Vous vous intéressez, serait-ce de loin, à la politique française? Allez vite voir La Conquête, qui vient d'atterrir sur nos écrans: 105 minutes de pur régal.

Ce film biographique de Xavier Durringer retrace la conquête de l'Élysée par Nicolas Sarkozy, au moment même où son mariage s'effrite. Les événements se passent durant les cinq années précédant l'élection présidentielle de 2007.

Normalement, je me méfie des biopics mettant en scène des personnalités encore vivantes: c'est un mélange des genres bien dangereux. Mais La Conquête est une réussite. Le scénario, remarquablement documenté, correspond à la réalité. Quant aux dialogues imaginés, ils sont d'une justesse étonnante, collant parfaitement à ce que l'on sait des personnages.

C'est drôle, enlevé, ironique et touchant, et les dialogues sont d'une finesse remarquable. Les tête-à-tête entre Jacques Chirac et Dominique de Villepin, entre autres, sont des pièces d'anthologie, et les jeux de coulisses sont magistralement rendus, les protagonistes rivalisant d'intelligence politique, de férocité verbale et de pur cynisme. On en redemanderait.

Et les acteurs! Ils se sont glissés dans la peau de leurs personnages avec une habileté stupéfiante. Il y a, dans chaque cas, une certaine ressemblance physique, mais aucun n'est le sosie de son personnage. C'est l'art de l'interprétation qui fait toute la différence.

De tels exploits sont rares. On pense à la performance de Colm Feore, qui incarnait Pierre Trudeau dans une biopic de la CBC, en 2002. Feore n'avait pas les traits de Trudeau, mais il avait si profondément intégré le personnage que l'on voyait revivre sous nos yeux l'ancien premier ministre. Helen Mirren a relevé le même défi dans le rôle de la reine Élisabeth, dans l'excellent The Queen de Stephen Frears.

Ainsi en est-il de Denys Podalydès, que l'on connaissait déjà comme l'un des meilleurs acteurs de cette décennie. Il a réussi le tour de force de devenir Sarkozy, dont il a capté non seulement les tics, la démarche, la voix et les gestes, mais aussi la personnalité profonde, qu'il recrée dans toute sa complexité.
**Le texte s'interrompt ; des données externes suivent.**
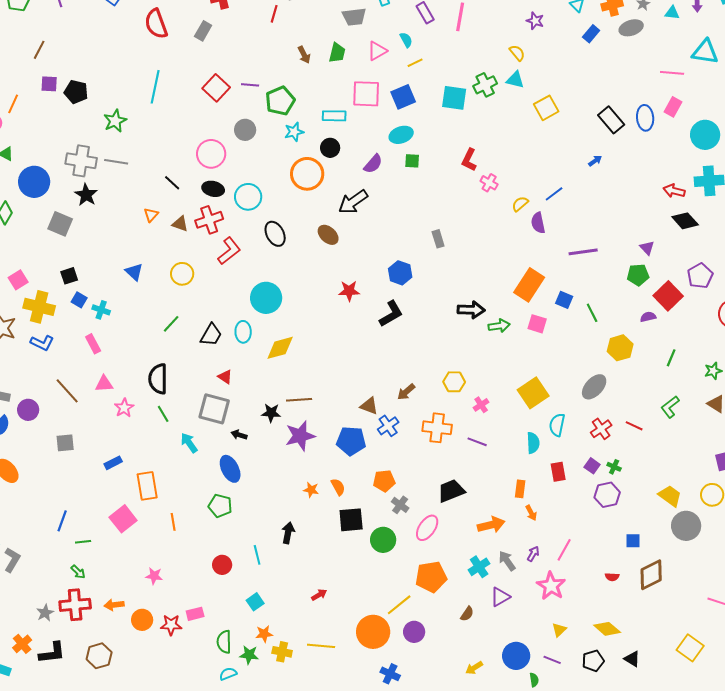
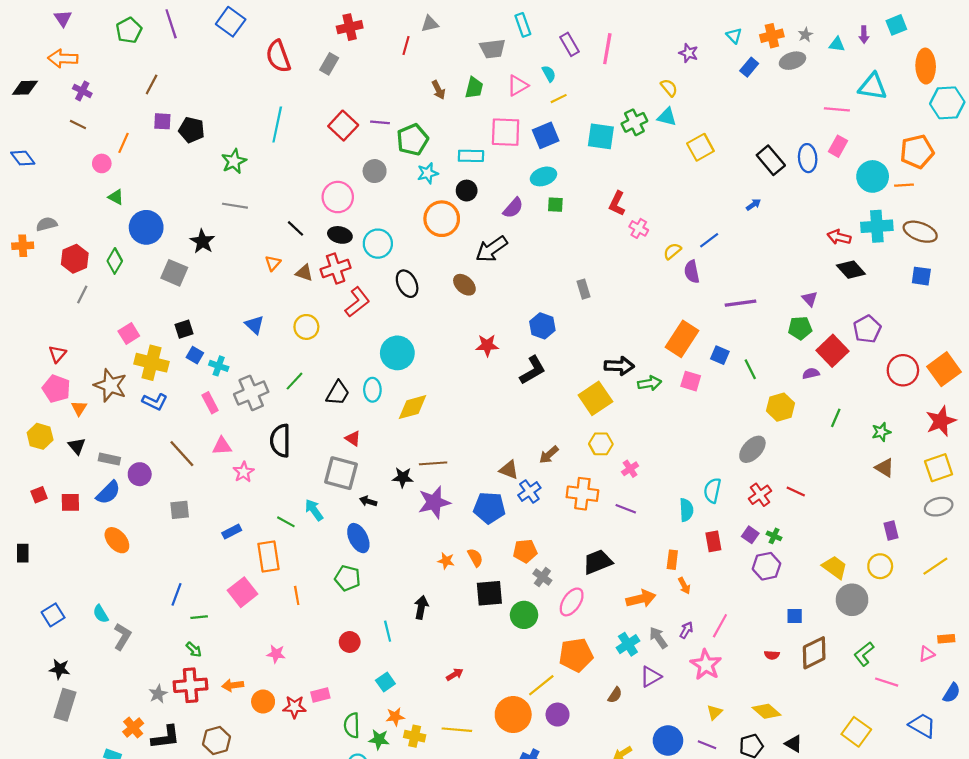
gray cross: (81, 161) -> (251, 393), moved, turned -32
yellow square: (533, 393) -> (595, 398), moved
green L-shape: (670, 407) -> (864, 654), moved
green line: (163, 414) -> (286, 522), moved, turned -30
Cette interprétation brillante et sensible fait en sorte que Sarkozy, qui aurait pu être mis en pièces ou bêtement caricaturé par des gens de moindre talent, est décrit comme un être humain, avec ses vulnérabilités, ses immenses défauts et ses immenses qualités.

Là est la raison, du reste fort peu glorieuse, du demi-échec du film en France, où La Conquête a eu des rentrées décevantes. Les sympathisants socialistes, qui grosso modo forment plus de la moitié du public cinéphile, ont vite compris, par les critiques, que le film dépeignait Sarkozy de façon plutôt sympathique et ont refusé d'aller le voir, ce qui est bien le comble de la «partisanerie». Dommage pour eux, car ils se sont privés d'un excellent spectacle.

Le président de la République, qui n'était intervenu d'aucune façon dans le processus et n'avait même pas demandé à voir le film avant sa projection à Cannes, a reçu cet été Podalydès à déjeuner à l'Elysée, signe qu'il ne s'est pas senti trahi même si Durringer a exposé sans paravents ses faiblesses, de ses emportements irrationnels à son appétit compulsif et enfantin pour les chocolats. N'importe. Les «vilains» du film, ce sont Chirac, roué et comploteur, et le vaniteux de Villepin, aussi louvoyant que Sarkozy est direct.

Plus encore qu'un récit sur Nicolas Sarkozy et le petit monde de l'UMP, La Conquête est un film sur l'ambition. Il nous montre les ravages de l'ambition sur l'intimité d'un couple, mais aussi la beauté de l'ambition, cette pulsion puissante qui pousse les hommes à se dépasser.